═══ Excerpt to read ═══
Sioux Valley News Correctionville, Woodbury, Iowa January 15, 1885
- W.H. Buchanan, formerly sheriff of Clinton county, died at DeWitt on Tuesday of paralysis of the heart.
- Isaac Gron, of Algona fell the length of a flight of stairs a few days ago and received serious injuries.
- Robert Kennedy's little girl, at Barnum, fell into a tub of hot water and was so badly scalded that she died on Wednesday.
- Thomas Hedge, one of the wealthiest and most influential citizens of Burlington, and an early and widely-known settler of Iowa, died on the 8th.
- Dr. McClury, of Keosauqua, administered chloroform to Mrs. Abe Wilkins last Saturday, in order to extract her teeth, and she died from the effects of it.
- Edward Martin was crushed by falling slate at the Eureka mine, near Des Moines, Wednesday morning. Both legs were broken. He will probably die.
- George B. Hamilton, one of the oldest residents of Dubuque, and one of the most prominent and extensive grain dealers in the west, died. He recently lost one speculation of $150,000, which has principally been the cause of his rapidly failing health and sudden demise. He was sixty-four years of age and was a native of New York. He leaves a wife and family.
═══
Exercise requirements =>
- a) Sum up the January 15, 1885 Sioux Valley News items in two sentences.
- b) According to the Sioux Valley News items, how much did George B. Hamilton lose on one recent speculation?
- c) Carry on the 1885 Sioux Valley News items after the last one shown.
═══ Information provided ═══
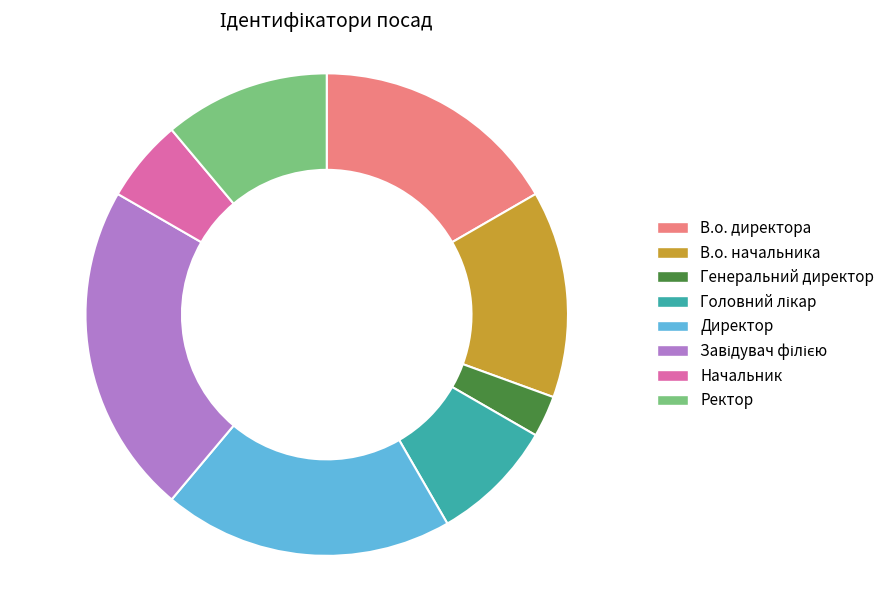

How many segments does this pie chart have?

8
═══
═══ Information provided ═══
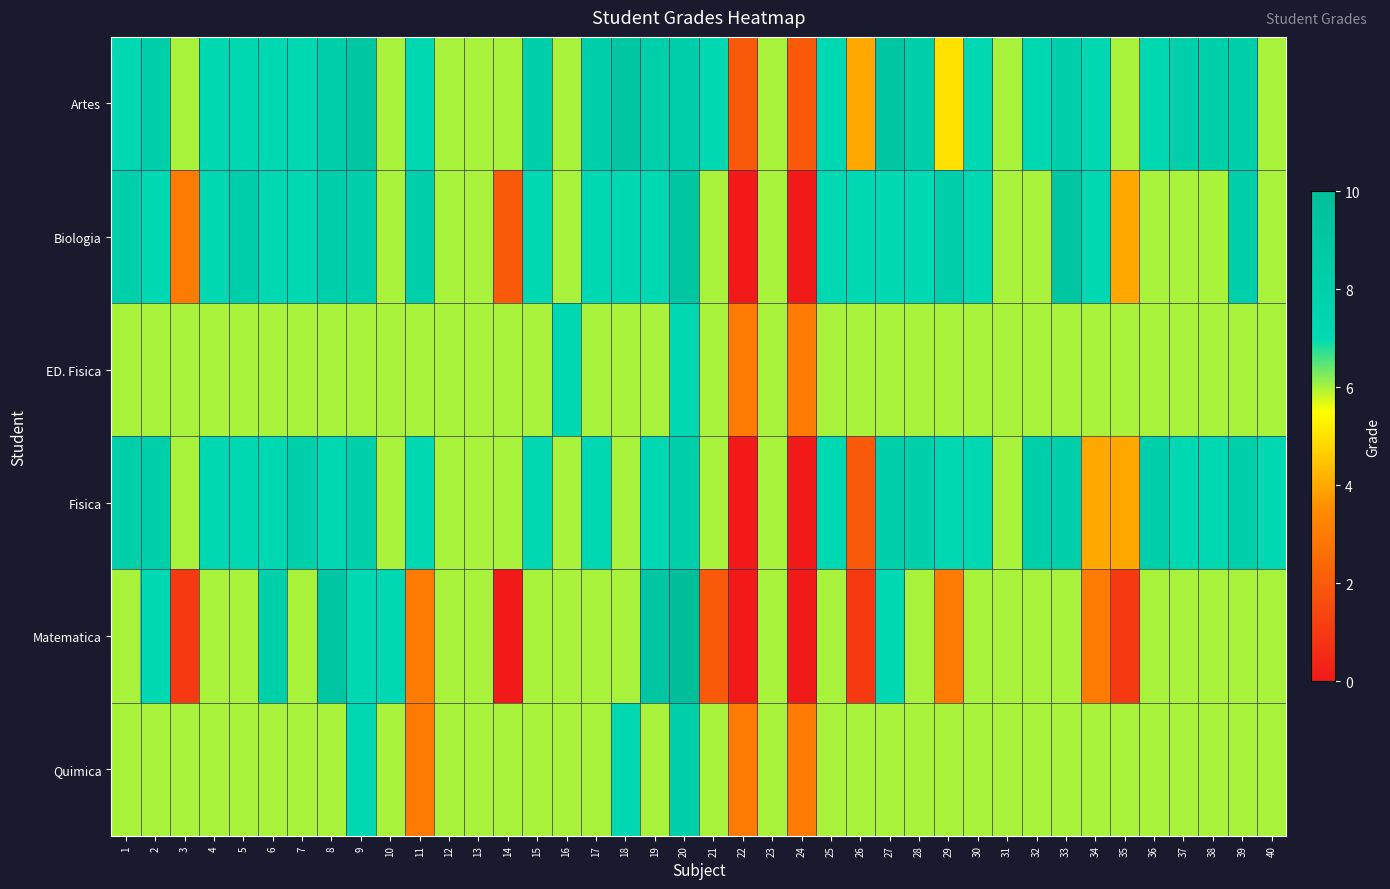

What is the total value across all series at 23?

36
═══
Written answers =>
- a) The January 15, 1885 Sioux Valley News reported several deaths around Iowa: a former Clinton county sheriff died of paralysis of the heart, a little girl at Barnum died after being scalded in a tub of hot water, and a Keosauqua woman died from chloroform given to extract her teeth. It also reported serious injuries from a stair fall in Algona and from falling slate at the Eureka mine, along with the deaths of Thomas Hedge of Burlington and George B. Hamilton of Dubuque, two prominent citizens.

- b) $150,000.

- c)
- A disastrous fire visited Iowa Falls on the evening of January 3. At about 6:30 the coal warehouse of Hoag & Steere and the Granger elevator were entirely destroyed. The Franger elevator was empty. The coal shed contained thirty tons of coal. Two cars on the sidetrack were badly scorched. The loss is about $10,000 covered by insurance and is the supposed work of an incendiary.
- The verdict of the coroner's jury in the case of the lynching of Pleasant Anderson, near Blakesburg a few days ago, was to the effect that said Pleasant Anderson came to his death by means of strangulation caused by a rope placed around his neck, by which rope his body was suspended from the limb of a tree - and said rope was so placed and his body so suspended, feloniously by parties unknown to the jury.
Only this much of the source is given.